--- Collected data ---
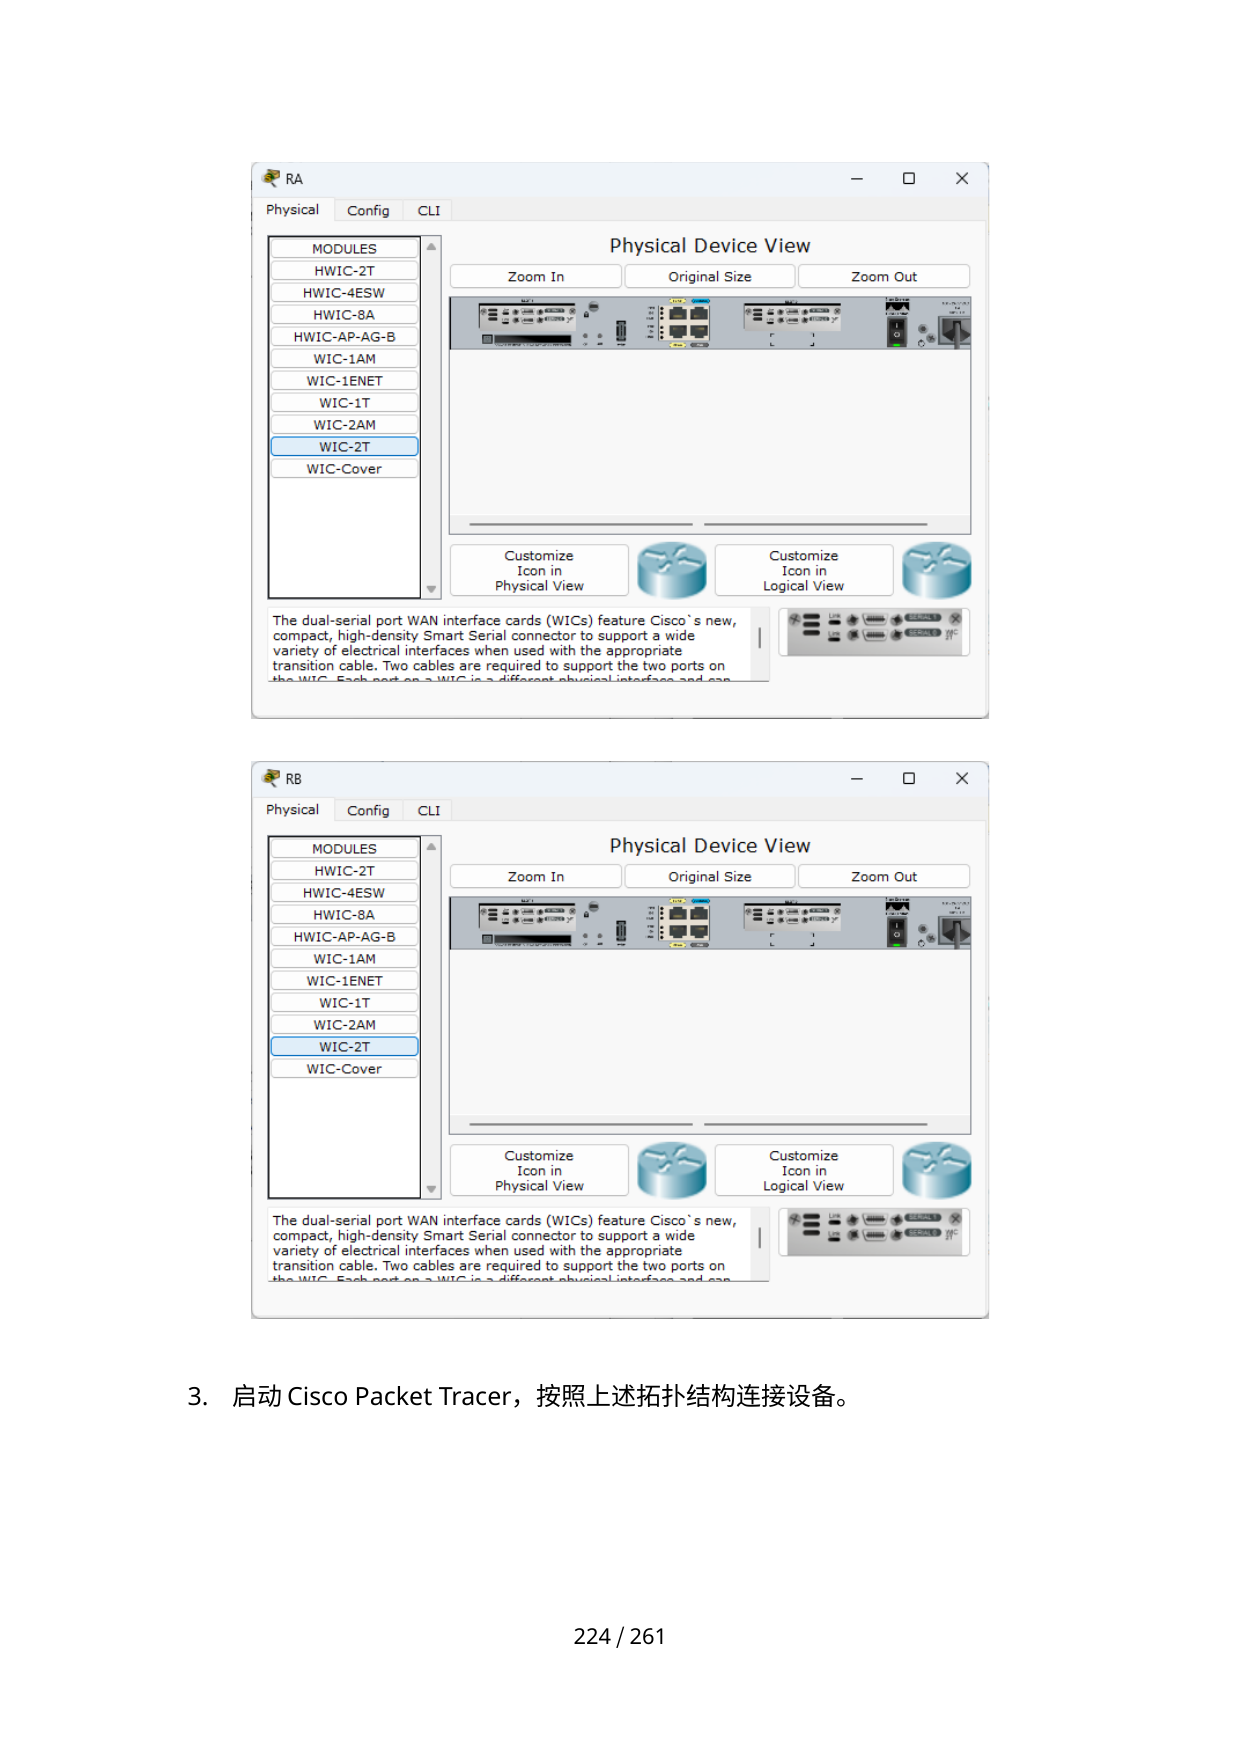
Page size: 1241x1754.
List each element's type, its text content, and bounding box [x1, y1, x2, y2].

picture [251, 761, 990, 1319]
list 启动Cisco Packet Tracer，按照上述拓扑结构连接设备。 [187, 1362, 1053, 1427]
picture [251, 162, 990, 719]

--- Aim of the exercise ---
Only the text of the records belongs in your answer, repeated exactly; the pictures stay out.

--- Exercise response ---
Page size: 1241x1754.
List each element's type, its text content, and bounding box [x1, y1, x2, y2].

picture [251, 761, 990, 1319]
list 启动Cisco Packet Tracer，按照上述拓扑结构连接设备。 [187, 1362, 1053, 1427]
picture [251, 162, 990, 719]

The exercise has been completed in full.